Dudley Rutherford is the senior pastor of Shepherd Church in Porter Ranch, Los Angeles, California. This is a nondenominational Christian "megachurch" with 8,000 attendees at its services each week.

==Background==
Rutherford's grandfather, father, uncles and brothers are all preachers, as well as his in-laws.
He earned a Bachelor's degree in Church Growth from the Ozark Christian College in Joplin, Missouri.
He went on to the Pacific Christian College (now called Hope International University) in Fullerton, California where he earned his Master's degree.
He is an active convention speaker, and was Vice President of the North American Christian Convention.
He has spoken for several professional sports teams, and was a featured chapel speaker for the World Series.
He is married with three children and lives in Porter Ranch.

Rutherford became pastor of Hillcrest Christian Church in Granada Hills in 1987.

==Congregation==
Shepherd Church is a nondenominational megachurch (one with at least 2,000 congregants) in the "Southern California Bible Belt".
In 2008, Outreach magazine ranked Rutherford's Shepherd Church 92nd in size in America, with attendance of 7,400.
Some criticize churches like this, calling them "church lite", but others say they help people who find the experience more accessible than traditional churches.

In October 2006 the church opened its first hybrid, Westside Shepherd of the Hills Church, based at the Wadsworth Theatre on the grounds of the Veterans Administration in Brentwood, California.
Rutherford travelled to the new location almost every Sunday to deliver the message.
The church was planning to launch hybrids in Lancaster, California and Compton, California in 2008.
In August 2009 Rutherford, who had spent the previous fall preaching about Bible prophecy, said attendance had grown from an average of 8,030 in the previous year to 9,673 in 2009, a 17% increase.
Rutherford attributed the increase to a feeling of despair brought about by the economic downturn, and a need to focus on spiritual needs rather than pursuit of the dollar.
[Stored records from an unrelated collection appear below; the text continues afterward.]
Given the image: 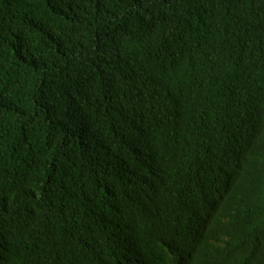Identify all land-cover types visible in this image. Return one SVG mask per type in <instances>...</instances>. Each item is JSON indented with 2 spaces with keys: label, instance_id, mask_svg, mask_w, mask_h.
<instances>
[{
  "label": "trees",
  "instance_id": "1",
  "mask_svg": "<svg viewBox=\"0 0 264 264\" xmlns=\"http://www.w3.org/2000/svg\"><path fill=\"white\" fill-rule=\"evenodd\" d=\"M180 263L264 264V0H0V264Z\"/></svg>",
  "mask_w": 264,
  "mask_h": 264
},
{
  "label": "bare ground",
  "instance_id": "2",
  "mask_svg": "<svg viewBox=\"0 0 264 264\" xmlns=\"http://www.w3.org/2000/svg\"><path fill=\"white\" fill-rule=\"evenodd\" d=\"M181 261H184V259L182 258V260ZM180 264H183V263H180Z\"/></svg>",
  "mask_w": 264,
  "mask_h": 264
}]
</instances>
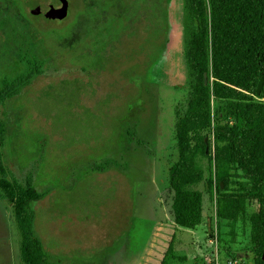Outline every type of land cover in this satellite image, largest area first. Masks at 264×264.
<instances>
[{
	"label": "rangeland",
	"instance_id": "obj_1",
	"mask_svg": "<svg viewBox=\"0 0 264 264\" xmlns=\"http://www.w3.org/2000/svg\"><path fill=\"white\" fill-rule=\"evenodd\" d=\"M65 1L67 17L49 22L28 12L33 0H0V89L40 64L0 104V153L6 180L42 195L31 209L49 263L252 264L248 221H217L214 179L193 188L202 224L173 221L175 108L190 85L185 0ZM19 246L0 190V264H21Z\"/></svg>",
	"mask_w": 264,
	"mask_h": 264
},
{
	"label": "trees",
	"instance_id": "obj_2",
	"mask_svg": "<svg viewBox=\"0 0 264 264\" xmlns=\"http://www.w3.org/2000/svg\"><path fill=\"white\" fill-rule=\"evenodd\" d=\"M184 10L190 85L186 103L175 108L178 160L168 177L173 221L189 231L202 224V195L193 188L204 183L211 190L214 179L217 221H248L252 264H264V0H185ZM28 65L26 75L3 82L0 104L40 71L39 63ZM3 142L0 123V148ZM0 190L13 207L21 264H50L34 234L31 209L42 195L30 180H6L1 153ZM249 202L258 207L247 218Z\"/></svg>",
	"mask_w": 264,
	"mask_h": 264
},
{
	"label": "water",
	"instance_id": "obj_3",
	"mask_svg": "<svg viewBox=\"0 0 264 264\" xmlns=\"http://www.w3.org/2000/svg\"><path fill=\"white\" fill-rule=\"evenodd\" d=\"M38 2H39V0H35V3H38ZM67 5H68L67 2H62L61 4H59L58 7L54 8L55 11H56L57 19L59 21H62L67 16ZM49 13H50V9L49 10L46 9V10H39V11L34 12V15H43L45 17H49ZM208 80H209L208 75L204 74L203 75V83H204V85L208 84ZM262 86H263V80H261L259 82V84H258L257 91H256L257 94H260V92L262 90ZM204 142H205V144H207L208 143V139L206 138L204 140ZM205 153L206 154L209 153V147L208 146L206 147ZM262 259L264 260V254L262 256Z\"/></svg>",
	"mask_w": 264,
	"mask_h": 264
},
{
	"label": "flooded vegetation",
	"instance_id": "obj_4",
	"mask_svg": "<svg viewBox=\"0 0 264 264\" xmlns=\"http://www.w3.org/2000/svg\"><path fill=\"white\" fill-rule=\"evenodd\" d=\"M57 2L54 4V5H50L48 6L47 8H41L40 7V0L38 3H35V0H33V4L38 8L36 11H39V10H49L50 9V13H49V17H45L43 15H34V12L36 11H32L31 8L29 6H27V10L29 13H31L33 16H37V17H43L45 20L49 21V22H61L57 19V16H56V11H55V7H58L59 4H61L62 2H67L65 0H56ZM68 4V2H67ZM68 10H69V4L67 5V14H68ZM67 17V16H66ZM65 17V18H66ZM64 20V19H63ZM62 20V21H63Z\"/></svg>",
	"mask_w": 264,
	"mask_h": 264
}]
</instances>
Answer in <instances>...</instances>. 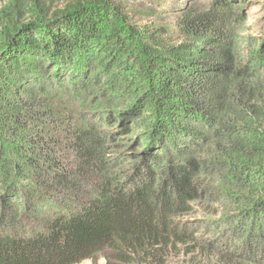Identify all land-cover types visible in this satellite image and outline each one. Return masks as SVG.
<instances>
[{"label": "trees", "instance_id": "trees-1", "mask_svg": "<svg viewBox=\"0 0 264 264\" xmlns=\"http://www.w3.org/2000/svg\"><path fill=\"white\" fill-rule=\"evenodd\" d=\"M63 1L0 9V264H166L191 179L212 171L241 228L215 264H264V46L242 61L218 0L172 28L118 0ZM139 142L144 156L107 152Z\"/></svg>", "mask_w": 264, "mask_h": 264}, {"label": "rangeland", "instance_id": "rangeland-1", "mask_svg": "<svg viewBox=\"0 0 264 264\" xmlns=\"http://www.w3.org/2000/svg\"><path fill=\"white\" fill-rule=\"evenodd\" d=\"M9 0H0V9ZM58 6L64 1L57 0ZM124 10L129 14H133L139 10L137 18L144 23H155L173 27L180 19V9L186 8L200 14L205 13L215 4L216 0H162L163 4H156L157 0H118ZM216 5L227 7L229 13L240 18L234 32L236 39L240 41L237 48L239 58L246 61L251 52L259 46H264V0H218ZM179 7V8H177ZM179 9V10H177ZM179 34H169V40L173 44H178L182 40L178 38ZM114 130V128H110ZM120 143V142H119ZM116 142V144H119ZM122 145H129L121 142ZM114 145V144H113ZM0 146L10 147V133L0 126ZM134 148L127 150H118L112 145H108L107 152L115 159L117 156L124 154H139L144 156L148 149L143 142L134 143ZM211 145L198 144L197 147H186L185 152L189 156L203 155V152L209 151ZM152 154H155L152 150ZM10 157V151H7ZM171 155H175L171 152ZM127 167L126 159L118 163V169ZM4 177L0 172V197L6 196L4 184L1 180ZM222 175L212 171L210 178H202L194 176L191 179V186L195 194L187 201L189 208L174 214L172 225L177 227V232L181 236V241H172L166 254V264H215L219 260V256L214 253L212 246L220 245L219 237L226 238L223 244H231L238 242L237 239L241 235V228L234 230L236 225L232 221L239 218V214L235 213V209L227 204L225 190L219 182ZM264 191L258 193L263 195ZM233 216L234 219L227 220ZM187 231H184V230ZM224 236V237H223ZM80 264H105L103 258L95 261L86 260Z\"/></svg>", "mask_w": 264, "mask_h": 264}]
</instances>
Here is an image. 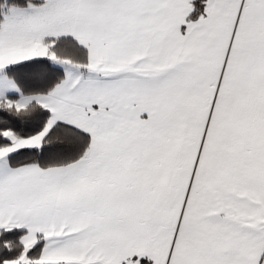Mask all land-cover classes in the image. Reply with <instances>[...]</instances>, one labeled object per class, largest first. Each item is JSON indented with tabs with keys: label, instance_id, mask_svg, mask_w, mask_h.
<instances>
[{
	"label": "snow or ice",
	"instance_id": "6c2138e0",
	"mask_svg": "<svg viewBox=\"0 0 264 264\" xmlns=\"http://www.w3.org/2000/svg\"><path fill=\"white\" fill-rule=\"evenodd\" d=\"M0 264H264V0H0Z\"/></svg>",
	"mask_w": 264,
	"mask_h": 264
}]
</instances>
Rutherford was a prominent proponent for California Proposition 8 and has claimed, for instance, that legalizing gay marriage would ultimately lead to "it being illegal to read some sections of the Bible" and that "the polygamists would be next."

==Bibliography==
- Dudley Rutherford (2005). "Proverbs in a Haystack: Finding That Hidden Truth in God's Word"
- Dudley Rutherford (2005). "Romancing Royalty"
- Dudley Rutherford (2006). "Keeping a Smile on Your Faith – A Study Through the Book of James"
- Dudley Rutherford (2011). "Unleashed: The Church Turning the World Upside Down"
- Dudley Rutherford (2012). "God Has an App for That: Discover God's Solution for the Major Issues of Life"
- Dudley Rutherford (2014). Walls Fall Down: 7 Steps from the Battle of Jericho to Overcome Any Challenge. Thomas Nelson. ISBN 978-1400206032.